Writing about all things production. Especially Oracle databases.

The Small Difference Between XML and RDBMS December 14, 2008

Filed under: design, musing — prodlife @ 6:32 am

OracleNerd posted a rather heated discussion between himself and an application developer, and few people jumped in to comment.  I can’t recommend reading this discussion, it is full of unsupported assertions and rude language. Something that was mentioned in it, did catch my attention.

MCohen wrote “So for example, it shouldn’t really matter to me that we’re using an Oracle database over say, an object database or xml files, or Amazon S3. We’re not quite there yet, but we’re making progress.”

I worked on few projects that stored data in XML files. Usually it starts rather innocently. The program needs to store and retrieve few configuration parameters, and using a database for that seems like an overkill. So they put it in an XML file.

As the project grows, more configuration parameters are added. Some of them may be depended on each other, so if you update one and fail to update the other, you need to undo your first update. Congratulations, you just reinvented transactions.
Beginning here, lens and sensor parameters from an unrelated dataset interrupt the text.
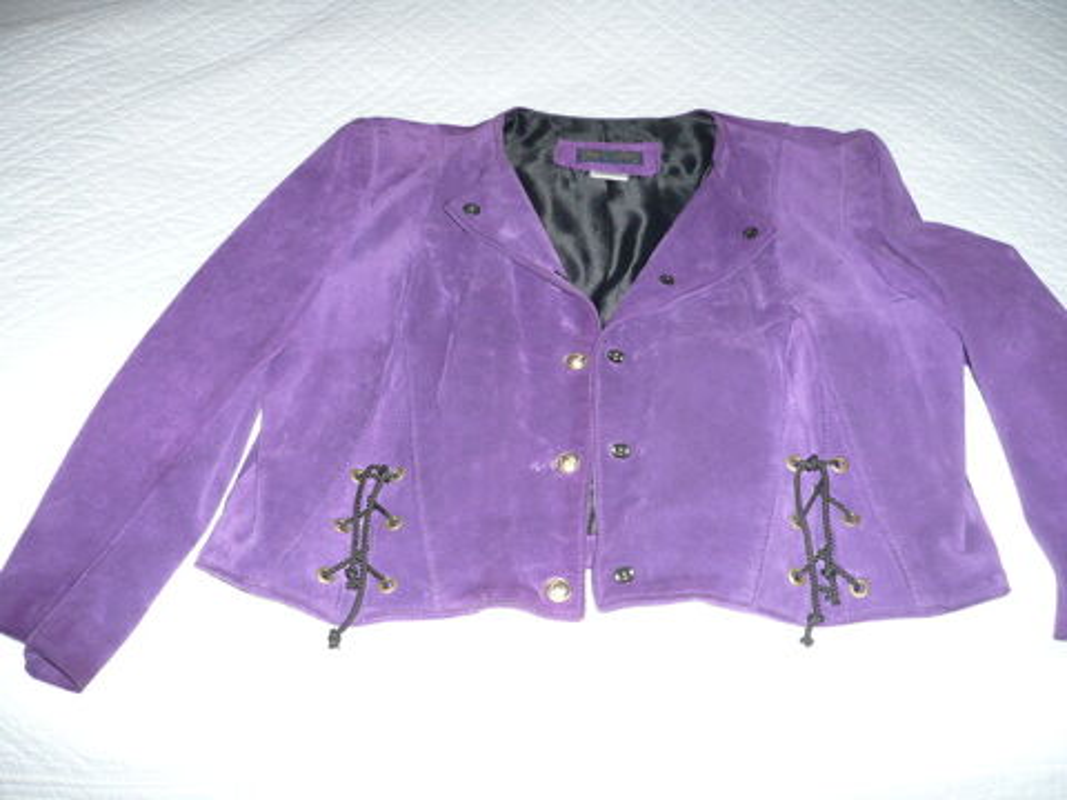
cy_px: 400
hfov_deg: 52.6
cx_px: 534
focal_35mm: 35
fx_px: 1079
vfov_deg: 40.7
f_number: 2.8
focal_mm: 5.8
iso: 125
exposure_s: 1/30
Few weeks later the project have several components and maybe even threads. Sometimes, several of those need to access the data at once. Maybe you serialize all the access to the data, completely locking the file while it is updated. Maybe you want to allow reads while an update is going on, but how will you prevent reading partially updated data? Different RDBMS has different solutions for concurrency, but Java’s XML library will let you write your own. Enjoy.

I’m not saying XML is always a bad idea. Sometimes, you need your data store to be human-readable. Sometimes, your data is just not very well structured, and would not fit in an RDBMS. But using XML has a cost, and you should make sure it is worth it. To make the right decision, you should know what is the difference between an XML file and an RDBMS.

If you don’t know whether your data is in XML or in RDBMS, how will you know whether or not you need to implement your own transactions?